The 80% Rule: Why Letting Go Is the Key to Growth for Small Business Owners
One of the most pivotal—and terrifying—moments in a small business owner’s journey is hiring their first team member. Whether it’s a full-time employee, a contractor, or a virtual assistant, that first step into delegation feels like walking a tightrope. After all, up until now, you have done everything. You have controlled every detail. Bringing someone else into the fold means trusting them with your standards, your clients, and your reputation.
And that trust can be hard to come by.
The Perfection Trap
The mistake many business owners make is assuming the person they hire will do the work exactly the way they would do it. It’s easy to believe that, just because you’ve written out a process or explained your expectations, your new hire will deliver results at the same 100% standard you’ve held yourself to.
But here’s the truth: no one will ever do the job exactly like you. People have different experiences, perspectives, work styles, and even motivations. Expecting a clone of yourself is setting up everyone—including you—for frustration.
And yet, that’s okay.
Measuring “Good Enough” in the Real World
Let’s say you’re a chef opening your own restaurant. You’re not just cooking—you’re designing the menu, marketing the business, hiring staff, and managing costs. You’re stretched thin. But because your food is exceptional—twice as good as what someone might get at home or from a chain restaurant—your standard is way above what the average diner expects.
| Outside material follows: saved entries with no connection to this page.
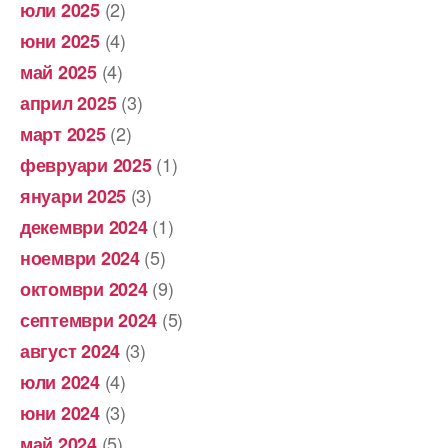
(2)
юли 2025
(4)
юни 2025
(4)
май 2025
(3)
април 2025
(2)
март 2025
(1)
февруари 2025
(3)
януари 2025
(1)
декември 2024
(5)
ноември 2024
(9)
октомври 2024
(5)
септември 2024
(3)
август 2024
(4)
юли 2024
(3)
юни 2024
(5)
май 2024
Now, imagine you hire a cook who performs at 80% of your standard. Even at 80%, they’re still delivering a better experience than most people expect. That’s the math of delegation: if your 100% is world-class, then 80% of you is still more than good enough.
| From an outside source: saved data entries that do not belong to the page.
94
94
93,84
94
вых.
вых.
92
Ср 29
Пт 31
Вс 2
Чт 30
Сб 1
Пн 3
This idea doesn’t just apply to kitchens. The same principle holds whether it’s sales, design, customer service, estimating, or admin work: if the person you bring in can perform at 70–80% of your standard, and that standard is still higher than the market baseline, you’re delivering a win.
What About the Other 20%?
If you’re worried about losing that final polish, there are smart ways to handle it. Build in a feedback or quality assurance loop. Your new team member completes 80% of the work, and you step in to offer the final 20%—course correcting, refining, and approving. This ensures quality without doing all the work yourself.
More importantly, that saved time becomes an investment. You can use it to focus on what truly matters: the things only you can do. Sales. Vision. Strategy. Culture. Growth.
Play to Your Strengths, Delegate the Rest
Not every task is worth your time—especially the ones you’re just “okay” at. Maybe you’re a top-tier developer but a mediocre designer. Hire a designer. Maybe you’re great at closing deals, but are overwhelmed managing your inbox. Get a virtual assistant. Maybe you’re a fantastic estimator but struggle to follow up on unpaid invoices. Bring in billing support.
Hiring doesn’t just offload tasks—it shifts your energy toward areas where you deliver the most value.
Letting Go Isn’t Failing—It’s Scaling
Every great company is built on layers of trust. At some point, every founder handed a task off to someone else. Sometimes, that person did it better. Sometimes, they just did it well enough—and that was more than sufficient. Either way, that handoff freed up time for the next critical move.
So, stop chasing 100% replication. Accept 80% excellence. Use your time wisely and where it matters most. Because your business isn’t going to grow by doing everything yourself. It’s going to grow when you empower others to do great work—and you step fully into the role only you can play.